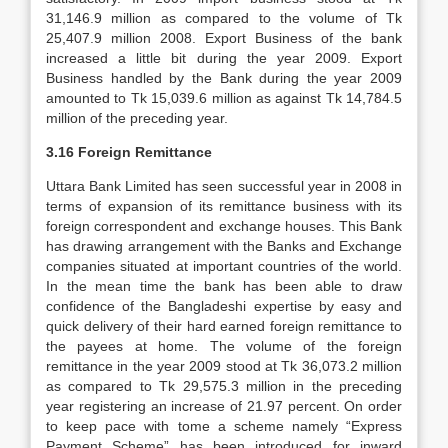
31,146.9 million as compared to the volume of Tk
25,407.9 million 2008. Export Business of the bank
increased a little bit during the year 2009. Export
Business handled by the Bank during the year 2009
amounted to Tk 15,039.6 million as against Tk 14,784.5
million of the preceding year.
3.16 Foreign Remittance
Uttara Bank Limited has seen successful year in 2008 in
terms of expansion of its remittance business with its
foreign correspondent and exchange houses. This Bank
has drawing arrangement with the Banks and Exchange
companies situated at important countries of the world.
In the mean time the bank has been able to draw
confidence of the Bangladeshi expertise by easy and
quick delivery of their hard earned foreign remittance to
the payees at home. The volume of the foreign
remittance in the year 2009 stood at Tk 36,073.2 million
as compared to Tk 29,575.3 million in the preceding
year registering an increase of 21.97 percent. On order
to keep pace with tome a scheme namely “Express
Payment Scheme” has been introduced for inward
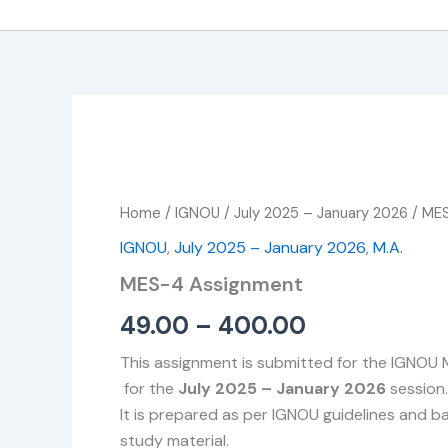
MES-
Price
4
Assignment
range:
quantity
Home
/
IGNOU
/
July 2025 – January 2026
/ ME
₹49.00
IGNOU
,
July 2025 – January 2026
,
M.A.
through
MES-4 Assignment
₹400.00
49.00
–
400.00
This assignment is submitted for the IGNOU
for the
July 2025 – January 2026
session.
It is prepared as per IGNOU guidelines and 
study material.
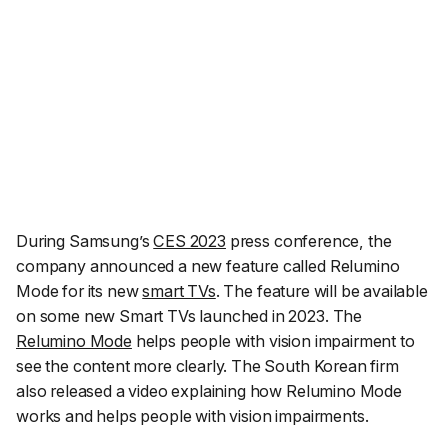
During Samsung’s
CES 2023
press conference, the
company announced a new feature called Relumino
Mode for its new
smart TVs
. The feature will be available
on some new Smart TVs launched in 2023. The
Relumino Mode
helps people with vision impairment to
see the content more clearly. The South Korean firm
also released a video explaining how Relumino Mode
works and helps people with vision impairments.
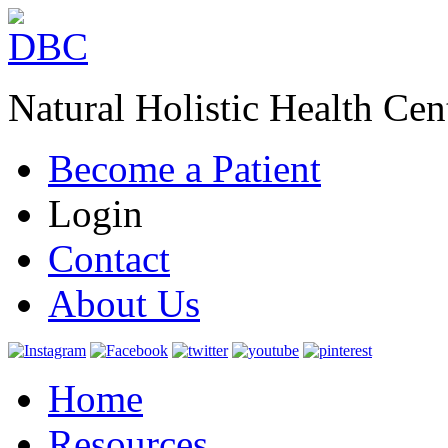
Natural Holistic Health Cen
Become a Patient
Login
Contact
About Us
Home
Resources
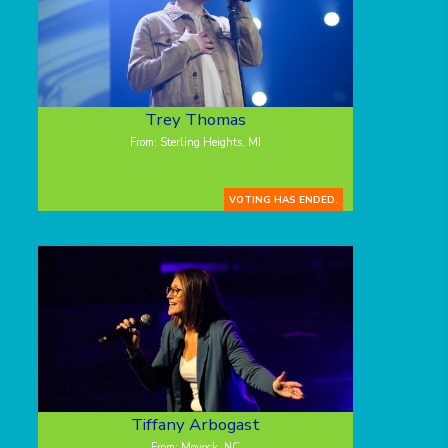
Trey Thomas
From: Sterling Heights, MI
VOTING HAS ENDED.
Tiffany Arbogast
From: Moyock, NC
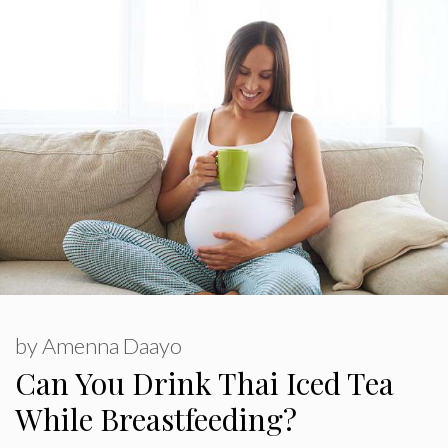
by
Amenna Daayo
Can You Drink Thai Iced Tea
While Breastfeeding?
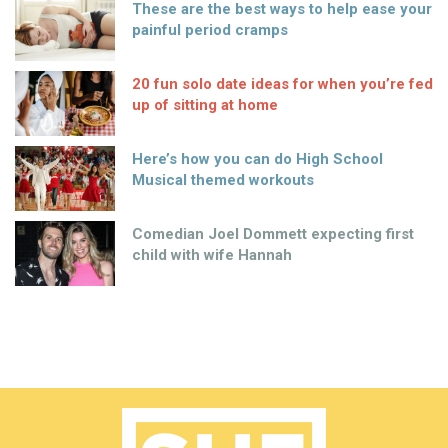
These are the best ways to help ease your
painful period cramps
20 fun solo date ideas for when you’re fed
up of sitting at home
Here’s how you can do High School
Musical themed workouts
Comedian Joel Dommett expecting first
child with wife Hannah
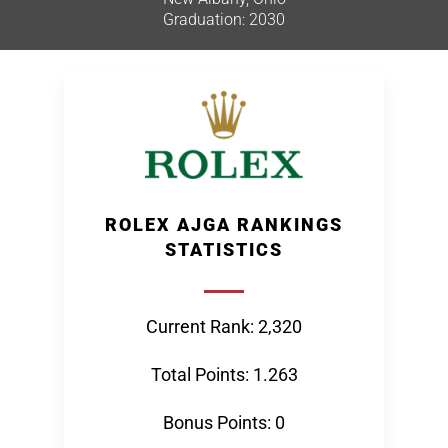
Graduation: 2030
ROLEX AJGA RANKINGS
STATISTICS
Current Rank: 2,320
Total Points: 1.263
Bonus Points: 0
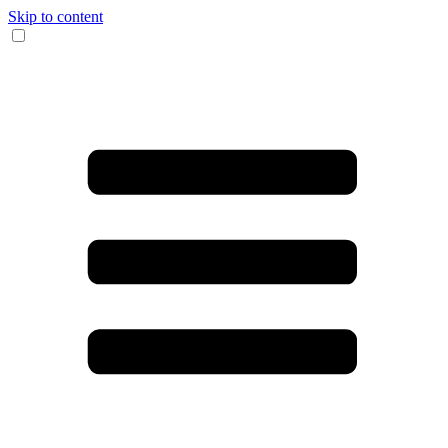
Skip to content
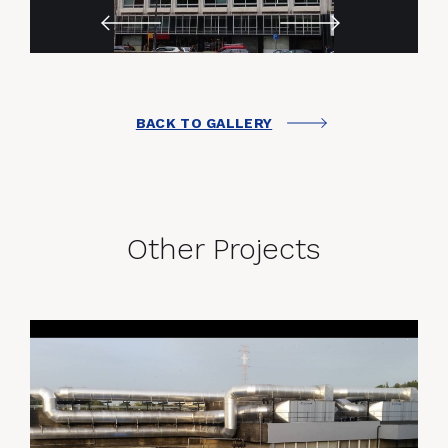
BACK TO GALLERY
Other Projects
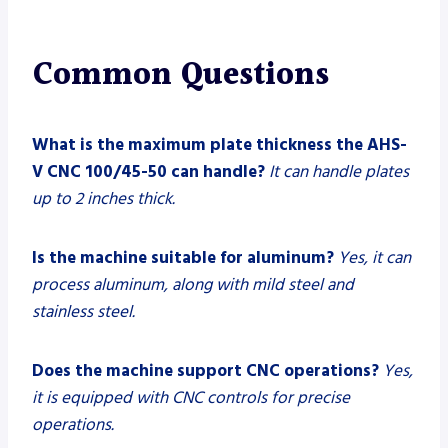
Common Questions
What is the maximum plate thickness the AHS-
V CNC 100/45-50 can handle?
It can handle plates
up to 2 inches thick.
Is the machine suitable for aluminum?
Yes, it can
process aluminum, along with mild steel and
stainless steel.
Does the machine support CNC operations?
Yes,
it is equipped with CNC controls for precise
operations.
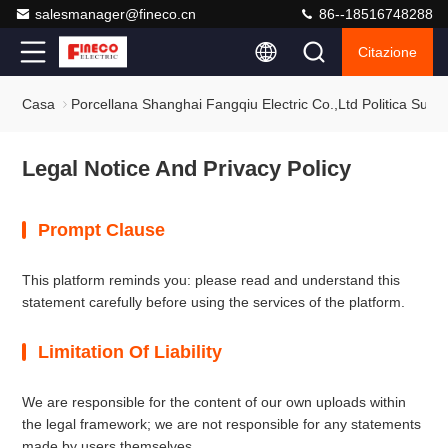
salesmanager@fineco.cn
86--18516748288
Citazione
Casa
Porcellana Shanghai Fangqiu Electric Co.,ltd Politica Sulla
Legal Notice And Privacy Policy
Prompt Clause
This platform reminds you: please read and understand this
statement carefully before using the services of the platform.
Limitation Of Liability
We are responsible for the content of our own uploads within
the legal framework; we are not responsible for any statements
made by users themselves.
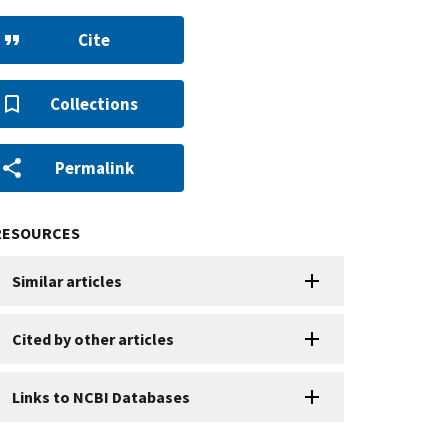
Cite
Collections
Permalink
RESOURCES
Similar articles
Cited by other articles
Links to NCBI Databases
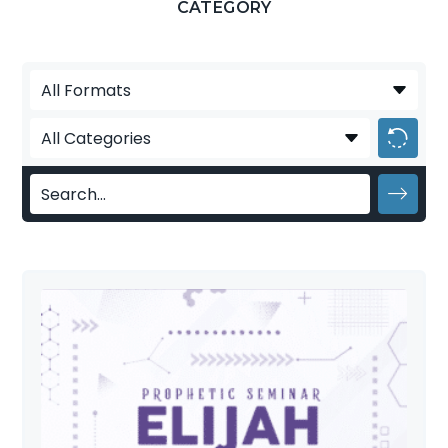
CATEGORY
▬▬▬
Activité: Indiquez le nombre de lignes ci-dessus qui contiennent le mot « steel ». Donnez uniquement ce nombre.

Corrigé: 2